TEXT FOR ANALYSIS:
────────────────
# Butternut photo contest final vote



## Butternut

*1~Mr. Buck....................................2~Ms.Doe*



*This is it!

Your vote will award the winner of this poll the prize money and the top pic spot on our website.

Thank you all for your participation and we look forward to doing this all over again this coming season :shade:*

​


----------



## bowman_77

Ms. Doe gots my vote.


----------



## Admiral Vixen

bowman_77 said:


> Ms. Doe gots my vote.


Thank you team Mate!!!:smile::smile::smile:


----------



## ricksmathew

Ms. Doe for me also, good luck!


----------



## fishcatcher

you rock Kim :teeth:. number 2 for me also.


----------



## 12 rings only

*Ms Doe!!!*

You have always got my vote dear!!!


----------



## treeman65

you got my vote.


----------



## lonewolf65

*Wow both those does are hot gotta love that corn fed...lol*

Also that butternut.....!! Nice doe


----------



## wisbowparker

doe for me :darkbeer:


----------



## marky_mark25

wisbowparker said:


> doe for me :darkbeer:


x2!:teeth:


----------



## buckchaser86

Mr. Buck


----------



## Greg / MO

Ms. Doe gets my vote!
────────────────
QUESTIONS TO ANSWER:
a) Answer these questions from the photo contest thread above:
(i) Which two entries are in the final vote?
(ii) What will the vote award the winner of the poll?
(iii) Which entry does buckchaser86 name?
b) Decide whether each statement agrees with the photo contest thread above. Answer yes or no, and quote the words from the thread that settle it.
(i) The winner of the poll gets the top pic spot on the website.
(ii) fishcatcher votes for number 1.
(iii) ricksmathew picks Mr. Buck.
c) Reproduce the part of the photo contest thread above that starts at "## Butternut" and ends at "on our website.".

PROVIDED MATERIAL:
────────────────
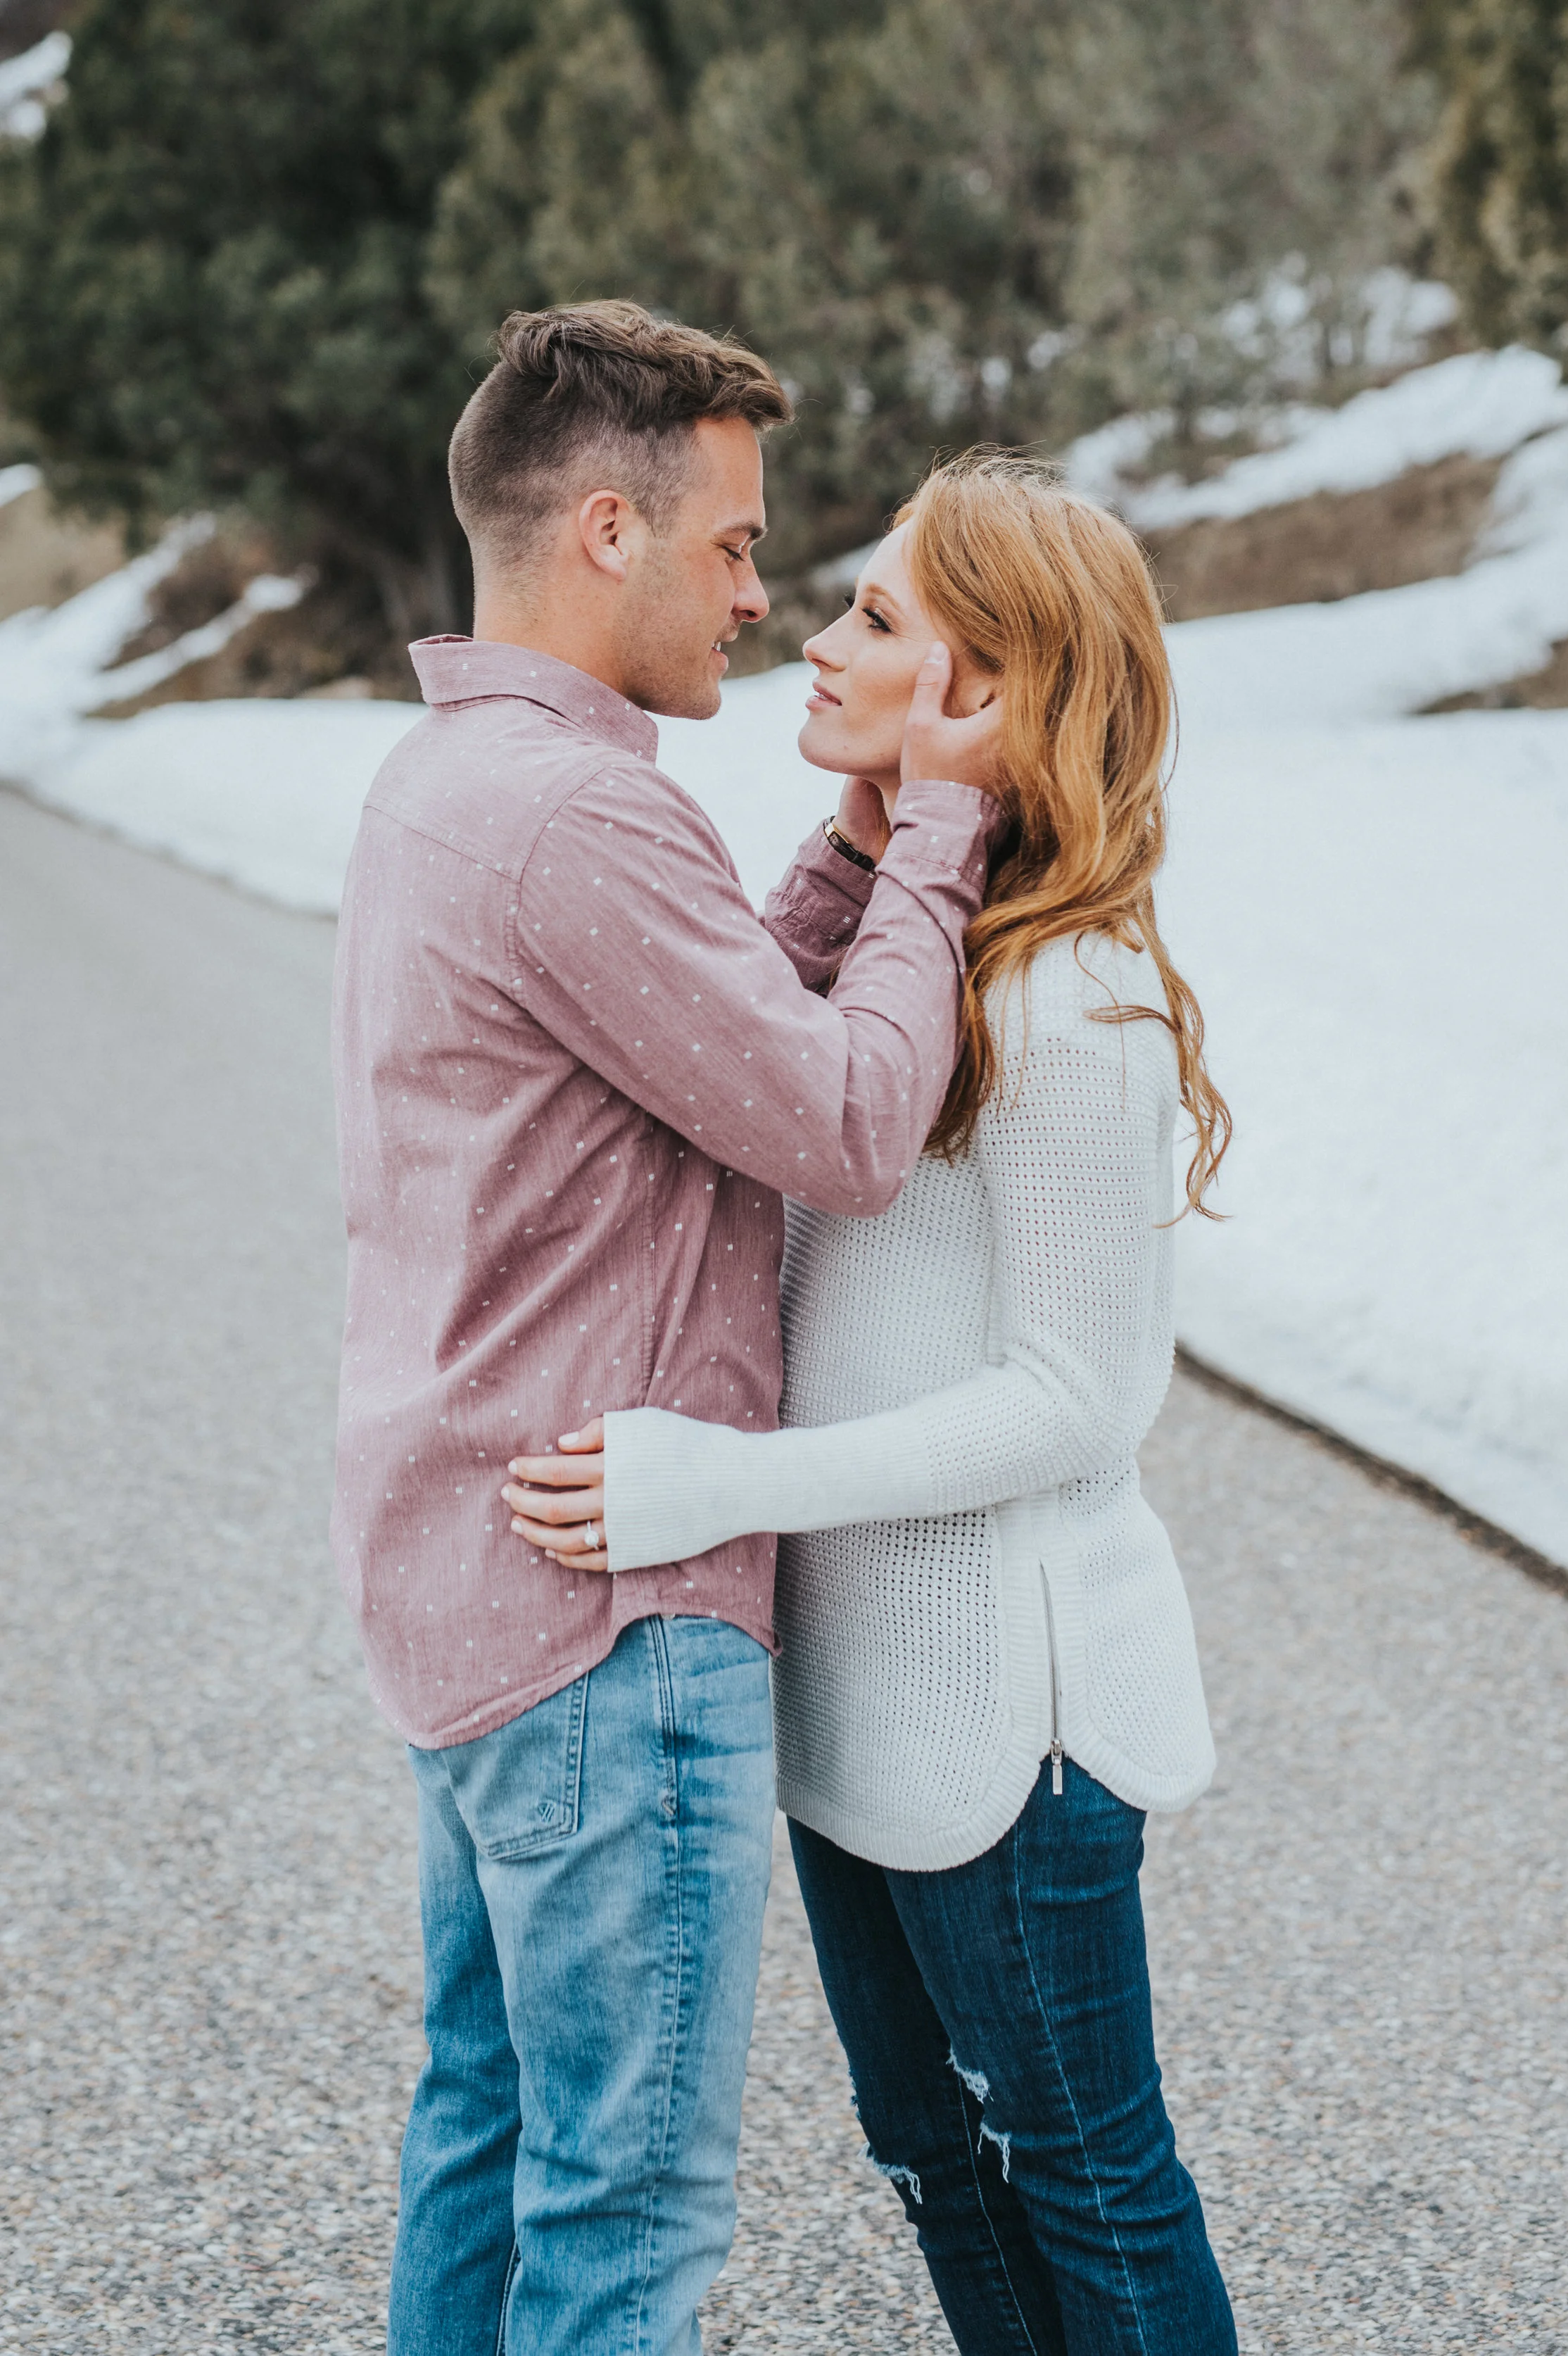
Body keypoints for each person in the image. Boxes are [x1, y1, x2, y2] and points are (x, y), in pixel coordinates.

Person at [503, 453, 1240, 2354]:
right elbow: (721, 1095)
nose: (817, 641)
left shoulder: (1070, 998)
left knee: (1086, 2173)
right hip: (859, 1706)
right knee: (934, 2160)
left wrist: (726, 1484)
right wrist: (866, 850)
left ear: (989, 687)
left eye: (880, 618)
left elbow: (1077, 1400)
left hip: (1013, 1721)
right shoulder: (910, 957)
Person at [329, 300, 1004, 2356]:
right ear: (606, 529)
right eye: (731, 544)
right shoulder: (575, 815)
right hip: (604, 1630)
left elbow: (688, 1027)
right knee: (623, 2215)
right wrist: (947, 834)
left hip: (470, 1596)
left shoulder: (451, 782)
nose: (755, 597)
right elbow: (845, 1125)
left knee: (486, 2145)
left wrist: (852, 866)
────────────────
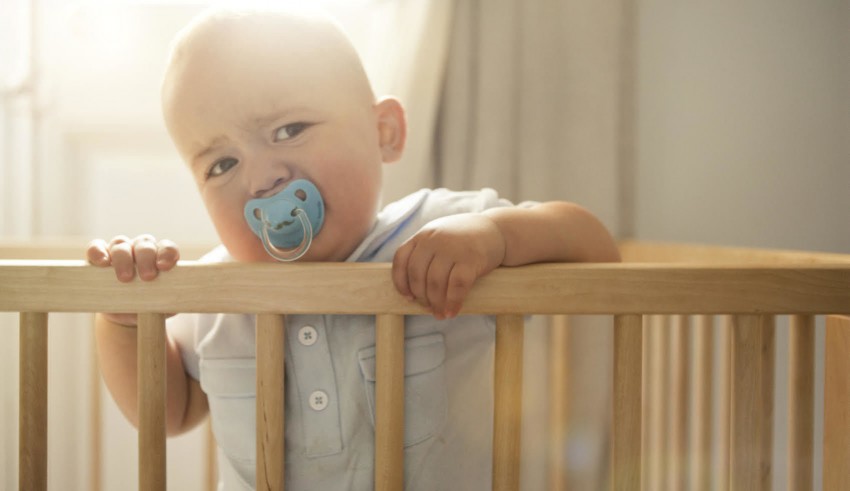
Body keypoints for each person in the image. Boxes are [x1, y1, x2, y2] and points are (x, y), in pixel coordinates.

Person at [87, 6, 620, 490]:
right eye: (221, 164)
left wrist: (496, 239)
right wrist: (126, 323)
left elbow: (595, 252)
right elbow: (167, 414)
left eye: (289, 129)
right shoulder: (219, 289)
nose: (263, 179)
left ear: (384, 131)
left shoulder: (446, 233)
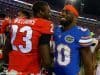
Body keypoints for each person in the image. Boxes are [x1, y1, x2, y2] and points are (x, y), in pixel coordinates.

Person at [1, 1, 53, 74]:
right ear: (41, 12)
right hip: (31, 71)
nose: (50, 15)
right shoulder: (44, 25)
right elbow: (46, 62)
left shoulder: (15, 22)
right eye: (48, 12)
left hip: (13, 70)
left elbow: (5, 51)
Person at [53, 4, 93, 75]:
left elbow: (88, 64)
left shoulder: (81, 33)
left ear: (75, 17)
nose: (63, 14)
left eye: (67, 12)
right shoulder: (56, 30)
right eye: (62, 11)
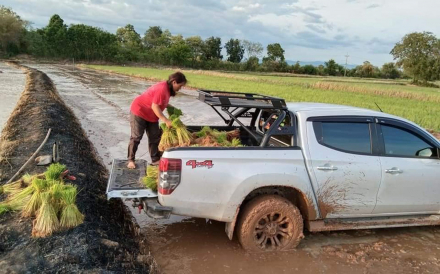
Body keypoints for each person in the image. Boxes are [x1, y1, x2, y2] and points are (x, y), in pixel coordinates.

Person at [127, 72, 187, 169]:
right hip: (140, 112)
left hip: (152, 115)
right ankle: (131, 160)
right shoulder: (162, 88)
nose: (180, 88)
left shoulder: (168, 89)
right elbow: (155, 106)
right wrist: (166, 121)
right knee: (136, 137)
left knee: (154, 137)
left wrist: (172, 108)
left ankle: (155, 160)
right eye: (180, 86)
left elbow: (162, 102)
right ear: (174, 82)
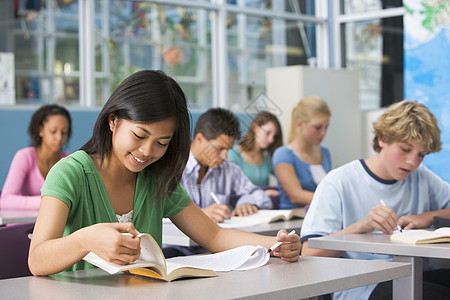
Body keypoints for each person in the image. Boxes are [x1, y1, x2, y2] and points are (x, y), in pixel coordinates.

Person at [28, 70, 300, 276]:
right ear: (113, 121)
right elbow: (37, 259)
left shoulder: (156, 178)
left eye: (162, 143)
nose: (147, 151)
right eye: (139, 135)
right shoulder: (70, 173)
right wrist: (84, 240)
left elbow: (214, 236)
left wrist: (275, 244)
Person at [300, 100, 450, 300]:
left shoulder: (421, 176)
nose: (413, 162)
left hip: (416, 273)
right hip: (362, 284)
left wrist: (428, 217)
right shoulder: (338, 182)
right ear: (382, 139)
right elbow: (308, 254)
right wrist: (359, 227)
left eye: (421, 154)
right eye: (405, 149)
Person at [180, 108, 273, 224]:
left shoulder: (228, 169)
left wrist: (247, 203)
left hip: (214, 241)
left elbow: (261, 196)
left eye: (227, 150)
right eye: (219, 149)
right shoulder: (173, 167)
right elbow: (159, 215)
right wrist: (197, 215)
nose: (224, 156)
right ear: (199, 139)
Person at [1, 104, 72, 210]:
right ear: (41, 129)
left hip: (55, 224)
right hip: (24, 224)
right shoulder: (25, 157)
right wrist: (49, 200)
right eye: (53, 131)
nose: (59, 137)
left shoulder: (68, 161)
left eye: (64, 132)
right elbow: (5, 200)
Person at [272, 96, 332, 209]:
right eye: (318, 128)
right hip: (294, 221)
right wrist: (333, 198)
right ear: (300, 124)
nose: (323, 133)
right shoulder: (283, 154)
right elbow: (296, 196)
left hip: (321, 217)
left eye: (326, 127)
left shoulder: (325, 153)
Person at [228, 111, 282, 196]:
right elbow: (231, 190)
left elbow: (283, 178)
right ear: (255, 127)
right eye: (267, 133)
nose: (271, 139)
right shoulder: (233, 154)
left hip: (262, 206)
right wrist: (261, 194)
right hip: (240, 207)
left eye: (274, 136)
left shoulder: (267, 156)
────────────────
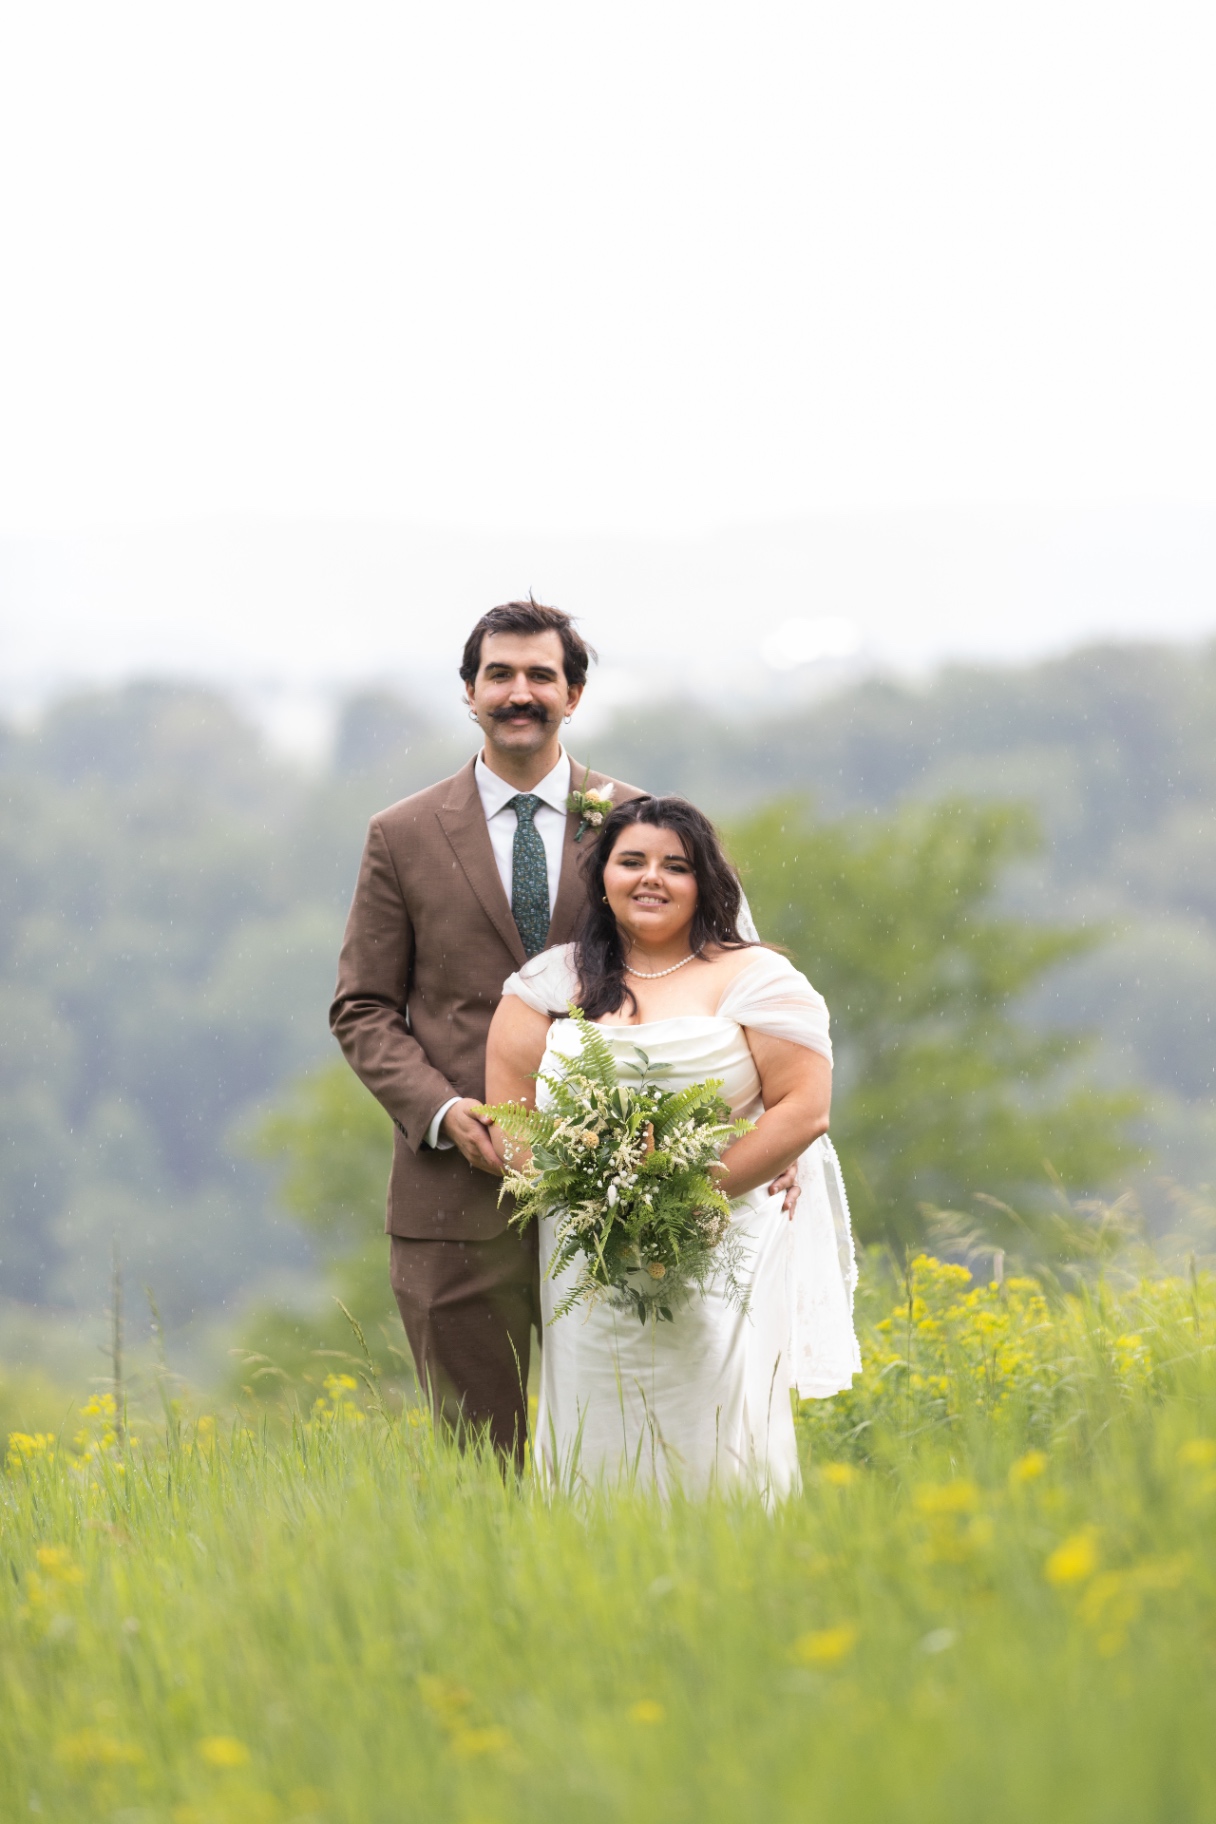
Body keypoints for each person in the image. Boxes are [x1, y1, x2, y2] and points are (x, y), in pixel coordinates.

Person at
────────────────
EXPECTED RESULTS:
a)
(i) Mr. Buck and Ms. Doe.
(ii) The prize money and the top pic spot on the website.
(iii) Mr. Buck.

b)
(i) Yes: "Your vote will award the winner of this poll the prize money and the top pic spot on our website."
(ii) No: "number 2 for me also."
(iii) No: "Ms. Doe for me also, good luck!"

c)
## Butternut

*1~Mr. Buck....................................2~Ms.Doe*



*This is it!

Your vote will award the winner of this poll the prize money and the top pic spot on our website.